And boy, I haven't been active on here at all this summer. Not just on my DA page, but I've also been taking forever to reply to messages. And I've just been skimming on here, I favourite something I like but I don't leave comments because I try to limit my time on here as much as possible. I guess I'll leave a detailed explanation as to why I've been so quiet lately. Please forgive me as I may ramble on. Also, if you don't care much about why I'm inactive, I do have a paragraph on the bottom of the journal on my commission status.
For the month of May I had to work hardcore on my costume and my sister's costume for Anime North. Sure, I made those Space Ace pieces ''Even if we have to fly across the universe... '' and ''Forget about him, and choose me!'' but I really shouldn't have because it resulted in me having to work super hard on our costumes and pulling all nighter's a week before the convention. The costumes turned out great... but I was really tired when we got to the convention so I didn't enjoy myself as much as I normally would. This kinda destroyed my motivation to work on stuff for conventions again. I was supposed to go as Genis with my roommate to Otakuthon, but I was so emotionally drained from working on my Anime North costume that the motivation to work on costumes completely died on me. It doesn't help that my passion for conventions just isn't there anymore. I'm hoping it will come back to me in the future because I had so much fun in previous years.

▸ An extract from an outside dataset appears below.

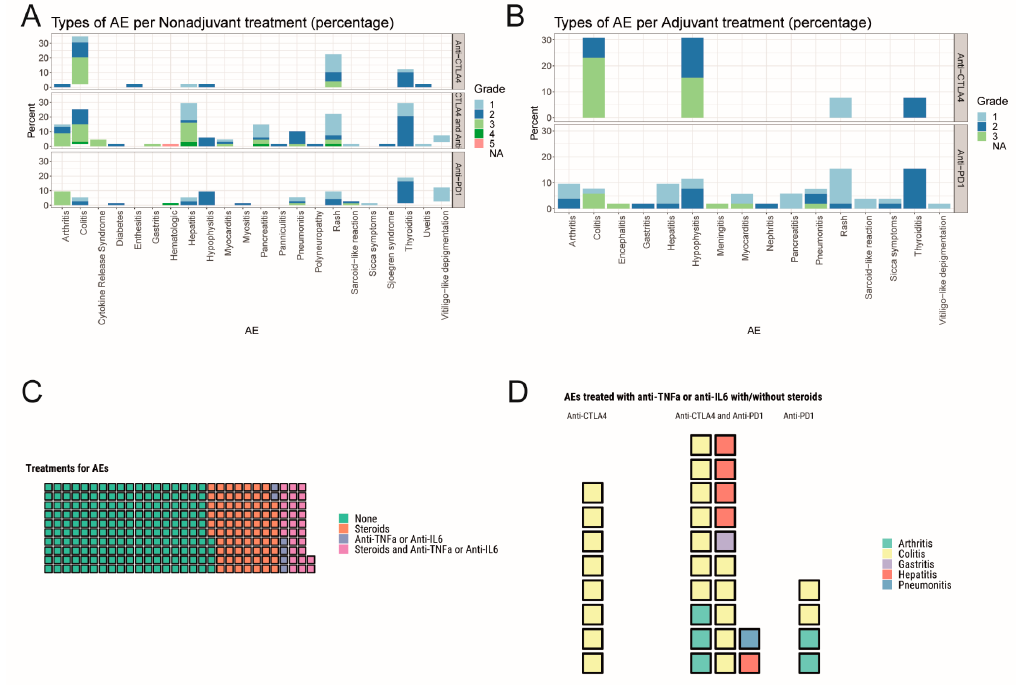
Figure 3. Types/grades of irAEs and their treatments in the adjuvant and non-adjuvant setting. ( A ) Stacked barplots representing the frequency of each time of irAE for anti-CTLA4, anti-PD1, and anti-CTLA4 with anti-PD1 in the non-adjuvant setting. ( B ) Stacked barplots representing the frequency of each time of irAE for anti-CTLA4 and anti-PD1 in the adjuvant setting. ( C ) Waffle plot showing the 292 irAEs untreated, treated with steroids, treated with anti-TNF α or anti-IL6, and treated with steroids and anti-TNF α or anti-IL6. ( D ) Waffle plot showing the different irAEs treated with anti-TNF α or anti-IL6 with and without steroids for anti-CTLA4, anti-PD1, and anti-CTLA4 with anti-PD1.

This was the biggest culprit behind my lack of activity back in June and July. Sure, I'd work on practice sketches and I helped work on a comic. But aside from that, as soon as I got back home from work I would grab my computer and waste away my day playing video games(Mainly Skyrim). If I wasn't playing Skyrim then I kinda just sat down and stared at nothing for a while. I don't really want to go into many details as too why I was so lazy, but let's just say that work took it's toll on me again this year and it's been stressing me out yet again.

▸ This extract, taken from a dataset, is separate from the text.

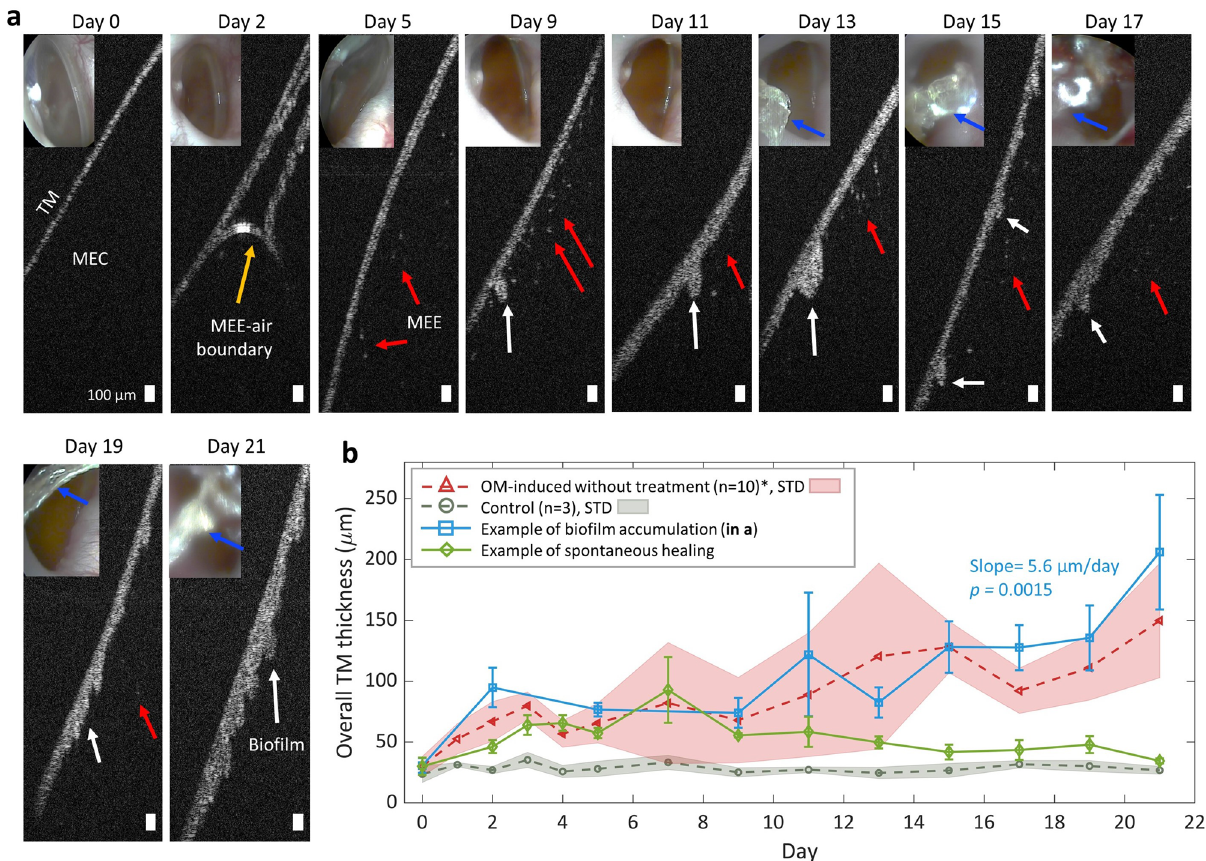
Figure 3. Formation and growth of a TM-adherent biofilm in vivo. ( a ) OCT and otoscopy (inset) images showing the formation of the biofilm in an AOM-induced chinchilla. Starting day 9, a cluster of biomass adhered to the TM was observed, which continued to accumulate until day 21 (white arrows). Blue arrows indicate earwax that limited visual assessment of the TM. Scale bars represent 100 µm. ( b ) The averaged TM thickness and standard deviation were plotted for the control (n = 3) and OM-induced group (n = 10), where n indicates the number of animals. Note that animals longitudinally tracked for longer than day 3 post-inoculation are included in the plot. The thickness measured from the specific animal in ( a ) is shown in blue. The positive slope from the linear polynomial fitting with a p- value of 0.0015 indicates a significant increasing trend in the thickness. STD standard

Finally, I got really upset with myself that I haven't been productive at all this summer. Some might say that I shouldn't have to be productive all the time, and I should just take a break. But honestly it eats me up that I wasted so much of my time in June in July. So, lately I've been watching so many tutorials on how I can improve my style. I've been doing a lot of thumbnails, hand practice, a little bit of life drawing, and I've been really happy with the results. This has also sparked my motivation to start working on a personal project that I've been wanting to work on for a long time. I've been working on concept designs for characters, creatures, and backgrounds. I've been working on poses references for the main characters. I've even been doing some full pieces of the main characters, but not on computer. I've gone back to working on traditional stuff again and I forgot how much I've missed it. Who knows, I might work on some fan pieces and post some of my paintings on here soon, but I'm honestly more focused on my original stuff right now. I'm realizing now, after a couple of years that working on a comic really tied me down. I was so focused on keeping it alive every week that I never gave time to work on personal stuff. I guess that's another reason as to why I had to drop my Platinum Nuzlocke, because I knew it would take years for me to work on it(I estimated 5-8 years) and it would have just got in the way of other things I want to work on. It's also why I shouldn't have tried working on another Nuzlocke comic, and I dropped it as soon as it started. Whoops...

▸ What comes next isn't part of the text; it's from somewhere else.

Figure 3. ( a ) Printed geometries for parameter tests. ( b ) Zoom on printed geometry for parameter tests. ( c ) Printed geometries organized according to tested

So, this is what's been going on. Convention in May, total laziness in June and July, and working on original projects in August. I'm really sorry that I've been so quiet and I hope everyone understands. I'll try to work on stuff that I wouldn't mind posting on here soon, but I'm really not sure if I will before I have to put art aside so I can focus on school. We'll see how things go. Thank you so much for being patient with me and I hope everyone has a wonderful day! ^^
Before I end things off I do want to get something off my chest and talk about commissions. I don't think I'll ever take commissions again. Before I say why let me apologize in advance that I'm not trying to come off as rude and I really don't want to offend anyone. I just really want to throw my opinion out there because I've been having very strong views on this lately. So my art has improved significantly and I know that. I also feel like I've improved so much that working for 3-5 days on an art piece and only earning $30 is not worth my time anymore. I actually find it kinda sad that I make more money working for three hours at my job than working on an art piece for three days(minimum wage is $11.25 in Ontario, and it's going up to $11.50 soon) At first I didn't mind it because my art could've used improvements and I thought the commissions not only earned me money but it also helped me improve. But now that I have other means on helping myself improve, the commissions aren't worth it. Some artists start cheap and slowly make their stuff expensive as time goes on, well that's not how I want to work. I'm sorry, but if I'm going to put my time and effort into something I'd like to at least earn my time and efforts worth. Also, because I'm doing my stuff traditional now I would have to make enough money to replace what I use for commission because watercolours and acrylics are expensive. Very expensive!
I'm really sorry for those who used to order art from me before and I'm sorry to those who were interested in my art and were waiting for me to take commissions. Maybe this is some disappointing news and I may have sounded rude, and I'm sorry for that as well. It's just not worth my time, and it's not worth the stress commissions cause me.